> Text passage
================================
Research on transnational relations has been increasing over the last two decades. Since 1997, when the notion of ‘transnational motherhood’ was investigated by Avila and Hondagneu-Sotelo, many scholars have considered how parents arrange their parenthood across borders. This article explores how social scientists examine male migrants as fathers. We review empirical work on the migration of men and explore how transnational fatherhood has been examined, understood, and utilized in feminist research. We ask ‘Where have all the fathers gone?’ and evaluate feminist conceptualizations of transnational fatherhood over the last two decades. We organize our discussion around three stages of feminist research on transnational migrant fatherhood. These stages are: (1) discovery of unseen transnational fatherhood, (2) conceptualization of breadwinning transnational fatherhood, and (3) shift to conceptualization of caring transnational fatherhood. These three stages depict the changing content of the notions of transnational fatherhood. The article contributes to current research on transnational families and feminist research on migrant men. We show how gendered norms and stereotypes prevail in migration research and the ways in which they are inscripted in how scholars approach the male migration experience.

Disclosure statement

No potential conflict of interest was reported by the authors.

Notes on contributors

Adéla Souralová is an assistant professor in the Department of Sociology and the Office for Population Studies at Masaryk University in the Czech Republic. She specialises in research on paid care and migration and, in particular, on the family relationships of Vietnamese immigrants in the Czech Republic. The findings of her research on Vietnamese immigrant families that hire native Czech nannies were published in a book titled New perspectives on mutual dependency in care-giving by Ashgate (Citation2015).

Hana Fialová is taking the MA programme in Sociology at the Department of Sociology at Masaryk University in the Czech Republic.

Notes

1. This was exactly 10 years after the concept of transnational motherhood was introduced. In 2007, this article already had 300 citations in Google Scholar Database and 80 citations in Web of Science.

2. Our review is limited to English-language publications due to our language knowledge. Our analytical procedure was as follows: we collected a set of articles after searching for the keywords ‘transnational fatherhood’ or ‘transnationalism and fatherhood’ (in both cases, the keywords were entered first with quotation marks and then without them) in selected databases (Web of Science, Scopus, and Google Scholar); then we analysed the ways that the term transnational fatherhood and its content are conceptualized by researchers. Our set of articles included studies written about migrants in Europe, North America, Australia, and Asia. We are aware that practices of transnational parenthood differ in various geographical, historical, and sociocultural contexts. We expect differences in fathering among fathers of different classes, races, religions, ages, etc. However, the current limited research on transnational fatherhood does not make it possible to answer the questions of how and why fathering practices differ among men of different backgrounds.

Additional information

Funding

This research was financially supported by student research project ‘Society and its dynamics: qualitative and quantitative perspective’, project num. MUNI/A/1182/2016.
================================
> Data excerpt
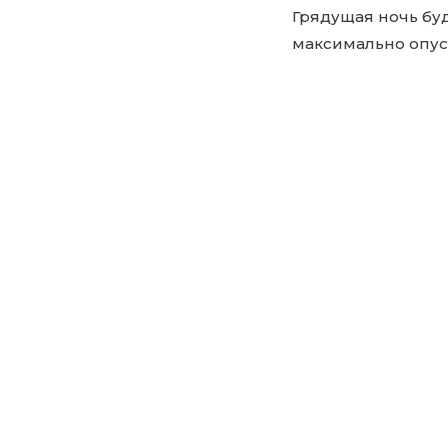
Грядущая ночь буд
максимально опуст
================================
> Work required
Which databases did the authors of the text on transnational fatherhood search for their review?

> Output for this task
Web of Science, Scopus, and Google Scholar.